Psychiatr News October 21, 2005
Volume 40, Number 20, page 5
© 2005 American Psychiatric Association
Psychiatrist Victimized by Rita Continues to Put Patients First
Aaron Levin
After Beaumont, Texas, took a direct hit from Hurricane Rita, staying in
touch with patients and colleagues became a priority for one displaced
psychiatrist.
Psychiatrist James B. Creed Jr., M.D., watched Beaumont, Texas, turn from
sanctuary to target as Katrina gave way to Rita.
Beaumont took in 4,000 evacuees from New Orleans after the first storm,
then the entire town was itself evacuated before the second hurricane hit.
Creed helped move patients from the 16 nursing homes he covers in his
practice and managed to get to a friend's farm just 45 minutes before Rita
struck. Directly in Rita's path, the farmhouse and one of his cars were
destroyed, but Creed and his wife survived.
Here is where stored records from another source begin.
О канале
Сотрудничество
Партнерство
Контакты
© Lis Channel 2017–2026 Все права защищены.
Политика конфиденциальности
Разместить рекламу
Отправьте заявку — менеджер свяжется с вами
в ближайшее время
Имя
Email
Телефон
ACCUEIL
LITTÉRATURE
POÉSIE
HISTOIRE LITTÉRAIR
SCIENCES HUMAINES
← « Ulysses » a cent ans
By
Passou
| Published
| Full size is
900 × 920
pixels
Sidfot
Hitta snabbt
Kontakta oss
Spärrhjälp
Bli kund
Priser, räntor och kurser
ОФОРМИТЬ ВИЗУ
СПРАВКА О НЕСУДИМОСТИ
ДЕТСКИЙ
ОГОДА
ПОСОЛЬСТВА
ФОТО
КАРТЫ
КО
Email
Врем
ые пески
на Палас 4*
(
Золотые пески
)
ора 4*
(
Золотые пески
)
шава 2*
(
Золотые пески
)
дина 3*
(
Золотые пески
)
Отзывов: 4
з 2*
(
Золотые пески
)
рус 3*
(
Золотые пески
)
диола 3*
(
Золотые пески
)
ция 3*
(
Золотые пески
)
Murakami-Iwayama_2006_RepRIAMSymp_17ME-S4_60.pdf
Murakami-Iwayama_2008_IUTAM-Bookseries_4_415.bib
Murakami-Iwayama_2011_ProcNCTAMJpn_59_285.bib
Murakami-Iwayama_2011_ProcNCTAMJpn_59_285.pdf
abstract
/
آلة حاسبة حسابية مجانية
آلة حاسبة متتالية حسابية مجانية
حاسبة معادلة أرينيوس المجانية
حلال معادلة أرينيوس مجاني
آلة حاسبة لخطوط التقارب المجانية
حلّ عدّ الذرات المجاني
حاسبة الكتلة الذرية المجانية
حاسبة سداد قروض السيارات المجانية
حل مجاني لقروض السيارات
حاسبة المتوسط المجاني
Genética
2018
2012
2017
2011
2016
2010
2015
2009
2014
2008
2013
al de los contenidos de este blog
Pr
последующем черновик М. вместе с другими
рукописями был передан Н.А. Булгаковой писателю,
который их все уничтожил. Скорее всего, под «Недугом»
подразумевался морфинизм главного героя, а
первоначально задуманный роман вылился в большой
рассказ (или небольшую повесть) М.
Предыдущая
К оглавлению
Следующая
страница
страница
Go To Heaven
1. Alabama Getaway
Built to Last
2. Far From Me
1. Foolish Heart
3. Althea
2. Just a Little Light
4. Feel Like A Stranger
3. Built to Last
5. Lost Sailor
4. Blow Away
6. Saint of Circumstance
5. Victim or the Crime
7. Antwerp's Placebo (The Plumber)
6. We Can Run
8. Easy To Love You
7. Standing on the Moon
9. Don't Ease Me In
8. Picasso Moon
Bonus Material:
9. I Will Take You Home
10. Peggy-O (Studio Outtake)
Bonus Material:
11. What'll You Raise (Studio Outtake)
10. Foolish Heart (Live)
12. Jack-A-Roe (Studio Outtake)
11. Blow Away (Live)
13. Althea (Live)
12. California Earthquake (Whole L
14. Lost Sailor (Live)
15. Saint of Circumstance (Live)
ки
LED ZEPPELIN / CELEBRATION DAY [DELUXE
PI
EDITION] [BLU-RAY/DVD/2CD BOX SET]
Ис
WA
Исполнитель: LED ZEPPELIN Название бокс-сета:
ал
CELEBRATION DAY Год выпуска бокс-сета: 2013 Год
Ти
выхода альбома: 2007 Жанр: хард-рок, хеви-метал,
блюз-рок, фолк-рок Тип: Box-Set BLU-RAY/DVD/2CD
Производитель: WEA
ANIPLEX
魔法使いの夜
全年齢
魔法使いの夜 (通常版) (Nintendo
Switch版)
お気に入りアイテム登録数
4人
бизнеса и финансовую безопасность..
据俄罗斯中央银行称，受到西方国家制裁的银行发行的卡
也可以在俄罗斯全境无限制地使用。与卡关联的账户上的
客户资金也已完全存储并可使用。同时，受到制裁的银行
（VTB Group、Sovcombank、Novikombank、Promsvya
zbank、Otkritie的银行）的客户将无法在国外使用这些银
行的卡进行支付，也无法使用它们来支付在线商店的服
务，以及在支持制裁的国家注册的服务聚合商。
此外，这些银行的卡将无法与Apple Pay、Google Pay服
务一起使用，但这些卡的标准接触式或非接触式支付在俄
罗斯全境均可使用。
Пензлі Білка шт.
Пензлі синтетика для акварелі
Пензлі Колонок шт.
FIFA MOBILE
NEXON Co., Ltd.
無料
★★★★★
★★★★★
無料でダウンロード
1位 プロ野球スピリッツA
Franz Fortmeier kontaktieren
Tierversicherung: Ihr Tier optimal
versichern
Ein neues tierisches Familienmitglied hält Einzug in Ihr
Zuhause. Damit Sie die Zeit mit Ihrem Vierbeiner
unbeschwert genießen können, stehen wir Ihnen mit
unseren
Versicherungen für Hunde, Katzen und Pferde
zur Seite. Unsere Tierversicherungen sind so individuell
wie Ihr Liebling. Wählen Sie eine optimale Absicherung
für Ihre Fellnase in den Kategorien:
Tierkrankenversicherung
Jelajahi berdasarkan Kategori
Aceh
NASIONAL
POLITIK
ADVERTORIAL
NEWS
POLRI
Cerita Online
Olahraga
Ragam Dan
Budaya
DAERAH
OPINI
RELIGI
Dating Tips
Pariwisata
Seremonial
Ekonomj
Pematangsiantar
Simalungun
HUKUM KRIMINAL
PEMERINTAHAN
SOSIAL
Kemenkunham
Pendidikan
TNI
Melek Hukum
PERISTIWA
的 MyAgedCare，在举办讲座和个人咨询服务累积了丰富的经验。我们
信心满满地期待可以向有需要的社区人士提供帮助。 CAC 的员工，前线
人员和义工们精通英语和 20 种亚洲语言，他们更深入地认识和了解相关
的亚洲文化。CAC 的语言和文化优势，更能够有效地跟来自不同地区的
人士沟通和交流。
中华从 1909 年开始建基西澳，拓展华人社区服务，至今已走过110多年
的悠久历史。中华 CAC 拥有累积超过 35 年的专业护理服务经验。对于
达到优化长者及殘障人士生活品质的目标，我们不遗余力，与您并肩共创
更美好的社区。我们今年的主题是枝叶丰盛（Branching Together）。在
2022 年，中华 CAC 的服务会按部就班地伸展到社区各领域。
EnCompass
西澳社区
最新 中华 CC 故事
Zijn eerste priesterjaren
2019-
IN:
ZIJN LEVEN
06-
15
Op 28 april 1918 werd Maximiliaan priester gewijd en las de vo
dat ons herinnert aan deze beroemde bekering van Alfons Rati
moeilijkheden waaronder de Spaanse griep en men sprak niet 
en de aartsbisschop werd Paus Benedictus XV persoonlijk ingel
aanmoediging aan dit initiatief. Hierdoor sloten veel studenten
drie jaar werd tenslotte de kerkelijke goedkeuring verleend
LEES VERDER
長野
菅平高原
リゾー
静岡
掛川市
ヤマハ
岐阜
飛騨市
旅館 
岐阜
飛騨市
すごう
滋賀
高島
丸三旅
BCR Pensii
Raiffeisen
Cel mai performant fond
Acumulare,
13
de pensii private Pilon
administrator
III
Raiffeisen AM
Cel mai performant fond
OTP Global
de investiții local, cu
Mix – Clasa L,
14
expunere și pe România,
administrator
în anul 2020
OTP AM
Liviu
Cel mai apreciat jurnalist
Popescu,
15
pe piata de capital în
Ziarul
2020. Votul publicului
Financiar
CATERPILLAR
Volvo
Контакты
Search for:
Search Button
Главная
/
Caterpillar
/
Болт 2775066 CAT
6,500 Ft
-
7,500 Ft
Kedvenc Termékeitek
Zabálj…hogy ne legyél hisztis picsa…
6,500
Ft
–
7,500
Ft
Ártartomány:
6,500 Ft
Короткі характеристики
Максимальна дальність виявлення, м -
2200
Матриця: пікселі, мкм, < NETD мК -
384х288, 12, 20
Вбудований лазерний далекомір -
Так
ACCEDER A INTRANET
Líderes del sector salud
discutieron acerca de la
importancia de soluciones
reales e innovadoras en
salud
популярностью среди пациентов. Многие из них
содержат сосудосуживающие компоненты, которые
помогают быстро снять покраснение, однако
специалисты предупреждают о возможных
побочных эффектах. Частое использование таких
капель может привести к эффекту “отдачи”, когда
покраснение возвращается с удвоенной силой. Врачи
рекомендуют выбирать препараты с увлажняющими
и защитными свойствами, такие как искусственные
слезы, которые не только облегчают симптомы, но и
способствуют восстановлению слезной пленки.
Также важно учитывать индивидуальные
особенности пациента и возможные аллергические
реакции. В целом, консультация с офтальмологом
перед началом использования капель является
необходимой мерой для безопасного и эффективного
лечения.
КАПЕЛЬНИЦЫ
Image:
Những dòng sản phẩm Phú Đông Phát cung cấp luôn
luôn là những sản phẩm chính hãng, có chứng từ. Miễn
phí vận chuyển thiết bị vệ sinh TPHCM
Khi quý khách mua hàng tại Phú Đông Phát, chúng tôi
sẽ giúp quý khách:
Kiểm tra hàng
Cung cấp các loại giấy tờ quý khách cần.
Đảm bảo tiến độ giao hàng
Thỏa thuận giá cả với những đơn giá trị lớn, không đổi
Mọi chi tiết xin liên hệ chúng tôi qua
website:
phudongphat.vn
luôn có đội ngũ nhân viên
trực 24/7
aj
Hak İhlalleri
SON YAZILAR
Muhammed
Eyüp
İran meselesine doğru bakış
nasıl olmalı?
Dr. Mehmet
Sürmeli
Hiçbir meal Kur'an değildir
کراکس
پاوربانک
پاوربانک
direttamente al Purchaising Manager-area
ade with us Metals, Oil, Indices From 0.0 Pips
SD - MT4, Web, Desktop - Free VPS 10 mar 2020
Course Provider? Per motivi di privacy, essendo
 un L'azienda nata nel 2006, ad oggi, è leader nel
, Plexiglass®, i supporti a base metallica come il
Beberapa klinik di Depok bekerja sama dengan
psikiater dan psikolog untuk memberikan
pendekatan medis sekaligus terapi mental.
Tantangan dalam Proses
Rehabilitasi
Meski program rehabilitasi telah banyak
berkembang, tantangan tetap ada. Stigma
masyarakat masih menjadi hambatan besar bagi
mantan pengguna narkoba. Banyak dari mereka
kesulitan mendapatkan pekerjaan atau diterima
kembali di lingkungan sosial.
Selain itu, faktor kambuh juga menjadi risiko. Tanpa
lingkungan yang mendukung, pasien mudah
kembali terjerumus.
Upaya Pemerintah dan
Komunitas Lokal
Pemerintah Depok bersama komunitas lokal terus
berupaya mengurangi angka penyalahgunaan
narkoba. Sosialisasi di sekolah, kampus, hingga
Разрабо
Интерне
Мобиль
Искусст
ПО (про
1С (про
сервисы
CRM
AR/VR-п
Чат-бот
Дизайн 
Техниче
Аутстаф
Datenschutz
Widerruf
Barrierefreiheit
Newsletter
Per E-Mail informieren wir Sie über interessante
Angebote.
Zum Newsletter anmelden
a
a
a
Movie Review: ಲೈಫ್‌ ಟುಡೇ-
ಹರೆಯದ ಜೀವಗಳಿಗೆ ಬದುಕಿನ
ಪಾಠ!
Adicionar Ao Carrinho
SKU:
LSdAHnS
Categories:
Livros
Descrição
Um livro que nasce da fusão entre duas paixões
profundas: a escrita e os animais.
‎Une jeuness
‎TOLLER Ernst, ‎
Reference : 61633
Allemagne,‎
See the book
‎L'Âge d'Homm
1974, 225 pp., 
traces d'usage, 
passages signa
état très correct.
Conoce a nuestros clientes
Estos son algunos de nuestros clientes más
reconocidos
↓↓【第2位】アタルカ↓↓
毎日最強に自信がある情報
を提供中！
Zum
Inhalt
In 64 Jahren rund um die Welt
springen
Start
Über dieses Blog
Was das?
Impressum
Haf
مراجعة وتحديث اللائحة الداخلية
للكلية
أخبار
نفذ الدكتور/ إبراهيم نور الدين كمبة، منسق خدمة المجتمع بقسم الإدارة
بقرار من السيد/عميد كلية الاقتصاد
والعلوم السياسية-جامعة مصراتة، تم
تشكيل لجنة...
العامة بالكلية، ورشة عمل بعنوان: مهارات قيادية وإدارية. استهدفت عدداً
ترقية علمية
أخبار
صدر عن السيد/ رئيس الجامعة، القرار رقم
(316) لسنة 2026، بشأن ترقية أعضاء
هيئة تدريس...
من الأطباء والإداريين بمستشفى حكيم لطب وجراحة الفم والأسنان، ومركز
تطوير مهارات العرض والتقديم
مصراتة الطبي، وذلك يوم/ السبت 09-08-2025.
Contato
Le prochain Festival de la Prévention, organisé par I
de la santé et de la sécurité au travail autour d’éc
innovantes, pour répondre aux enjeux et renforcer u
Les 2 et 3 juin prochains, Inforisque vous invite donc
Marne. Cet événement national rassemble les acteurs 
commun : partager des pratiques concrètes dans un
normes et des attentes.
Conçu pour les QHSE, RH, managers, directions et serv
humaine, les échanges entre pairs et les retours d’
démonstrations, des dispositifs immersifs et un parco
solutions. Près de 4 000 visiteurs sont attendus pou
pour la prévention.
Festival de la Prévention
"I've lived in this area all my life, and this is the closest I've
come to death," said Creed from his refuge at his sister's house in
Houston. He is president of the Southeast Texas chapter of the Texas Society
of Psychiatric Physicians.
As he spoke at the end of September, word was that no one would be allowed
back into Beaumont for 30 days. Two of the three power stations were destroyed
and the third damaged. There was no water or sewage service in the city, and
both hospitals were closed.
Aside from being alive, Creed had two bits of good news, both
technological. For one, he had switched to an electronic medical records
system in 1993 and thus left Beaumont with all his patient records back to
1981 on his laptop. He also used a phone company voicemail system, which was
soon accessible again by way of his cell phones. All of the other 10 or so
psychiatrists in the Beaumont area depended on a live answering service whose
operators had evacuated too. As a result, Creed not only began to hear from
patients scattered across half a dozen states, but volunteered to be a contact
person for his equally dispersed colleagues.
He was soon inundated with phone calls from patients to renew
prescriptions. Although many patients had relocated out of state, no pharmacy
had refused to fill a prescription they had brought with them or for which
they needed a refill, he said.
As he filed insurance claims and bought new clothes late in September, his
future seemed uncertain but not discouraging.
"I'll be one of the first back into the city, and I'll be helping
other people help themselves," he vowed.
Meanwhile, farther east, conditions remained primitive although there were
some signs of recovery. Communication was still a problem, although cell-phone
service and some utilities were coming back online in the Pascagoula/Biloxi
area and much of Gulfport, Mississippi Psychiatric Association President
Elizabeth Henderson, M.D., said in late September. Severe structural damage
was widespread, and she feared the official death toll would rise. Some
Gulfport mental health center staff had not returned by September's end, and
many of those who were back were camping out in tents, with no running water
or electricity.
Communication and coordination continued to be extremely problematic.
Although state health authorities were working on a master mental health plan,
some key stake-holders had not yet been included, she said.
"They have not reached out to the mental health center directors in
the affected areas, and they have not taken into account wider psychiatric
needs like helping local employers and human resources departments,
coordinating with primary care doctors, and providing psychiatric support in
the local hospitals and emergency rooms," she said.
If making the best of a bad situation was the prevailing attitude, she had
also heard about fits of irritability, jumpiness, and total meltdowns, often
due to evacuees' frustration after waiting for services and then being told
they were in the wrong line or ineligible for a particular benefit.